--- Instructions for the task ---
Output, word for word, the lines of this listing that fall between the line with "CT including the spine, one axial slice. Reconstruction" and the line with "- L5 vertebra: (x=220, y=240)–(x=308, y=324)", counting both of those lines, and no others.

--- Provided records ---

----

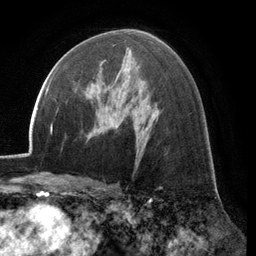
Breast MRI (dynamic contrast-enhanced), one axial slice; position 73 of 134 along the scan axis; cropped to one breast; dynamic contrast-enhanced series, time point 2 of 6 at this slice position (early post-contrast); 3 T; TE 2.8 ms, TR 7.1 ms; 256 × 256 image matrix, field of view 185 × 185 mm. Female patient.
Structures marked on this image (semi-automatically segmented with operator editing):
- enhancing-tissue mask used for the functional tumour volume (all voxels passing the contrast-enhancement thresholds inside the analysis volume; usually the tumour): bounding box (x1, y1, x2, y2) in pixels: (86, 60, 106, 92)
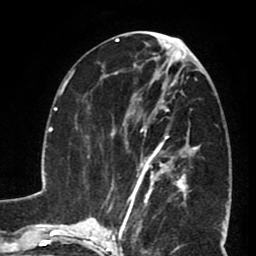
Breast MRI (dynamic contrast-enhanced), one axial slice; slice 35 of 80 in the series (ordered by position); cropped to one breast; dynamic contrast-enhanced series, time point 2 of 8 at this slice position (early post-contrast); 1.5 T; TE 2.6 ms, TR 5.8 ms; 2 mm slice thickness; 256 × 256 image matrix. Female patient.
Outlined on this slice (semi-automatic segmentation, software-assisted and operator-edited):
- enhancing-tissue mask used for the functional tumour volume (all voxels passing the contrast-enhancement thresholds inside the analysis volume; usually the tumour): bounding box [x1, y1, x2, y2] px = [130, 105, 190, 199]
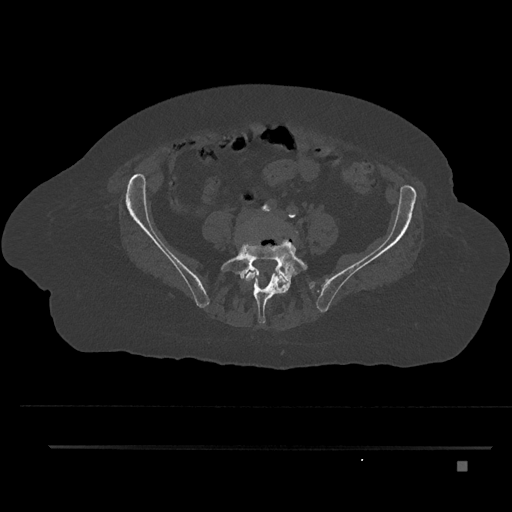
CT including the spine, one axial slice. Reconstruction kernel Br40s/3. Bone window (W 1800 / L 400 HU). 0.5 mm slice thickness. 512 × 512 image matrix, field of view 437 × 437 mm. Patient: female, 76 years. From the clinical record (not read from this slice): primary cancer: lung; vertebrae with lytic lesions (as recorded): T11, L3.
Outlined on this slice (semi-automatic segmentation, software-assisted and operator-edited):
- L4 vertebra: box from (x=240, y=230) to (x=298, y=303) px
- L5 vertebra: (x=220, y=240)–(x=308, y=324)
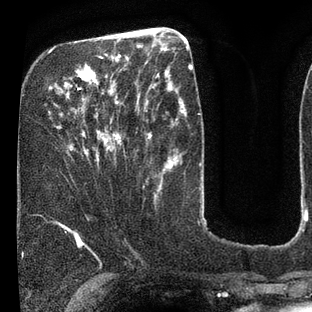
Breast MRI (dynamic contrast-enhanced), one axial slice. Position 28 of 80 along the scan axis. Cropped to one breast. Dynamic contrast-enhanced series, time point 2 of 7 at this slice position (early post-contrast). 3 T. TE 2.1 ms, TR 5 ms. 2 mm slice thickness. 312 × 312 image matrix. Female patient.
Structures marked on this image (semi-automatically segmented with operator editing):
- enhancing-tissue mask used for the functional tumour volume (all voxels passing the contrast-enhancement thresholds inside the analysis volume; usually the tumour): box from (x=49, y=40) to (x=129, y=163) px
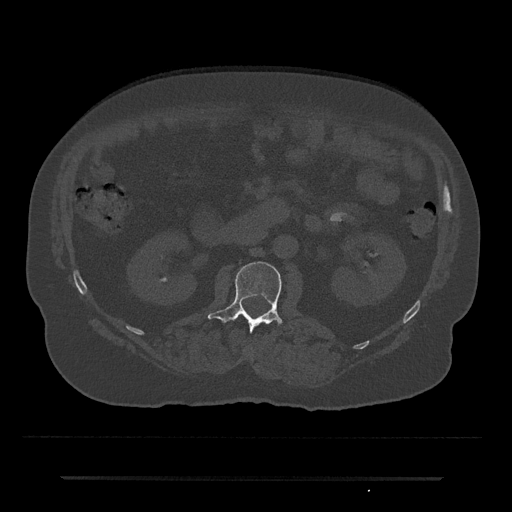
CT including the spine, one axial slice. Slice 16 of 797 in the series (ordered by position). 120 kVp. Bone window (W 1800 / L 400 HU). 512 × 512 image matrix, field of view 437 × 437 mm. Patient: male, 69 years. Case-level facts recorded for this patient, not image findings: primary cancer: prostate.
Structures marked on this image (semi-automatic segmentation, software-assisted and operator-edited):
- L2 vertebra: bounding box (x1, y1, x2, y2) in pixels: (208, 261, 283, 332)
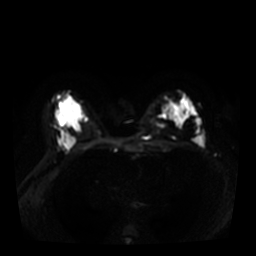
Breast MRI, one axial slice. Position 23 of 36 along the scan axis. Diffusion-weighted series; image 2 of 4 stored at this slice position (different b-values; order by instance number). 3 T. 5 mm slice thickness. 256 × 256 image matrix. Female patient.
Structures marked on this image (manually delineated by an expert):
- tumour on diffusion-weighted imaging: bounding box <159,116,166,118> (left, top, right, bottom; pixels)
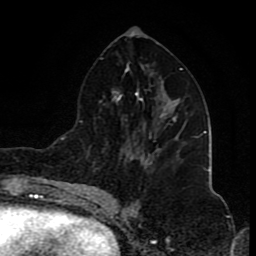
Breast MRI (dynamic contrast-enhanced), one axial slice. Position 42 of 80 along the scan axis. Cropped to one breast. Dynamic contrast-enhanced series, time point 2 of 8 at this slice position (early post-contrast). 1.5 T. TE 4.2 ms, TR 7 ms. 2 mm slice thickness. 256 × 256 image matrix, field of view 155 × 155 mm. Female patient.
Structures marked on this image (semi-automatically segmented with operator editing):
- enhancing-tissue mask used for the functional tumour volume (all voxels passing the contrast-enhancement thresholds inside the analysis volume; usually the tumour): bounding box (x1, y1, x2, y2) in pixels: (173, 116, 177, 122)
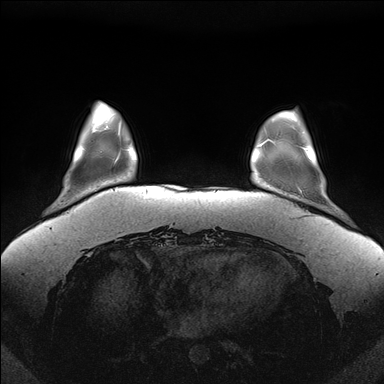
Breast MRI (dynamic contrast-enhanced), one axial slice. Position 30 of 176 along the scan axis. Dynamic contrast-enhanced series, time point 2 of 7 at this slice position (early post-contrast). 1.5 T. TE 1.5 ms, TR 4.1 ms. 1.1 mm slice thickness. 384 × 384 image matrix, field of view 380 × 380 mm. Female patient.
Annotated regions visible in this slice (semi-automatic segmentation, software-assisted and operator-edited):
- enhancing-tissue mask used for the functional tumour volume (all voxels passing the contrast-enhancement thresholds inside the analysis volume; usually the tumour): bounding box [x1, y1, x2, y2] px = [272, 141, 309, 156]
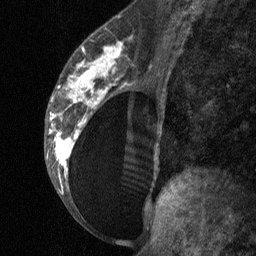
Breast MRI (dynamic contrast-enhanced), one sagittal slice. Position 35 of 64 along the scan axis. Dynamic contrast-enhanced study with each time point stored as its own series, time point 2 of 3 at this slice position (early post-contrast, ordered by acquisition time). 1.5 T. TE 4.8 ms, TR 27 ms. 256 × 256 image matrix. Patient: female, 34 years. Case-level facts recorded for this patient, not image findings: setting: breast cancer imaged before/during neoadjuvant chemotherapy; receptor status: HR-positive, HER2-negative.
Structures marked on this image (semi-automatic segmentation, software-assisted and operator-edited):
- analysis volume of interest (the breast-tissue region the enhancement analysis was run in; not a lesion): bounding box [x1, y1, x2, y2] px = [44, 23, 157, 197]
- tumour enhancement mask (voxels above the 90 % enhancement threshold inside the analysis volume of interest): [49, 42, 123, 176]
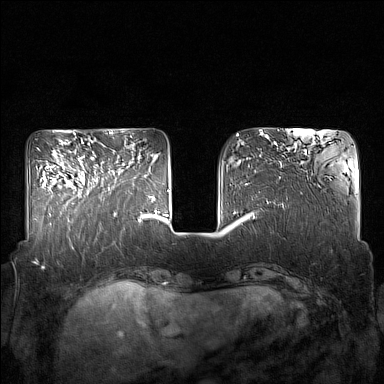
Breast MRI (dynamic contrast-enhanced), one axial slice; slice 53 of 160 in the series (ordered by position); dynamic contrast-enhanced series, time point 2 of 7 at this slice position (early post-contrast); 1.5 T; TE 1.8 ms, TR 5 ms; 1 mm slice thickness; 384 × 384 image matrix, field of view 350 × 350 mm. Female patient.
Structures marked on this image (semi-automatic segmentation, software-assisted and operator-edited):
- enhancing-tissue mask used for the functional tumour volume (all voxels passing the contrast-enhancement thresholds inside the analysis volume; usually the tumour): bounding box (x1, y1, x2, y2) in pixels: (86, 163, 125, 215)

----

--- Answer for the task ---
CT including the spine, one axial slice. Reconstruction kernel Br40s/3. Bone window (W 1800 / L 400 HU). 0.5 mm slice thickness. 512 × 512 image matrix, field of view 437 × 437 mm. Patient: female, 76 years. From the clinical record (not read from this slice): primary cancer: lung; vertebrae with lytic lesions (as recorded): T11, L3.
Outlined on this slice (semi-automatic segmentation, software-assisted and operator-edited):
- L4 vertebra: box from (x=240, y=230) to (x=298, y=303) px
- L5 vertebra: (x=220, y=240)–(x=308, y=324)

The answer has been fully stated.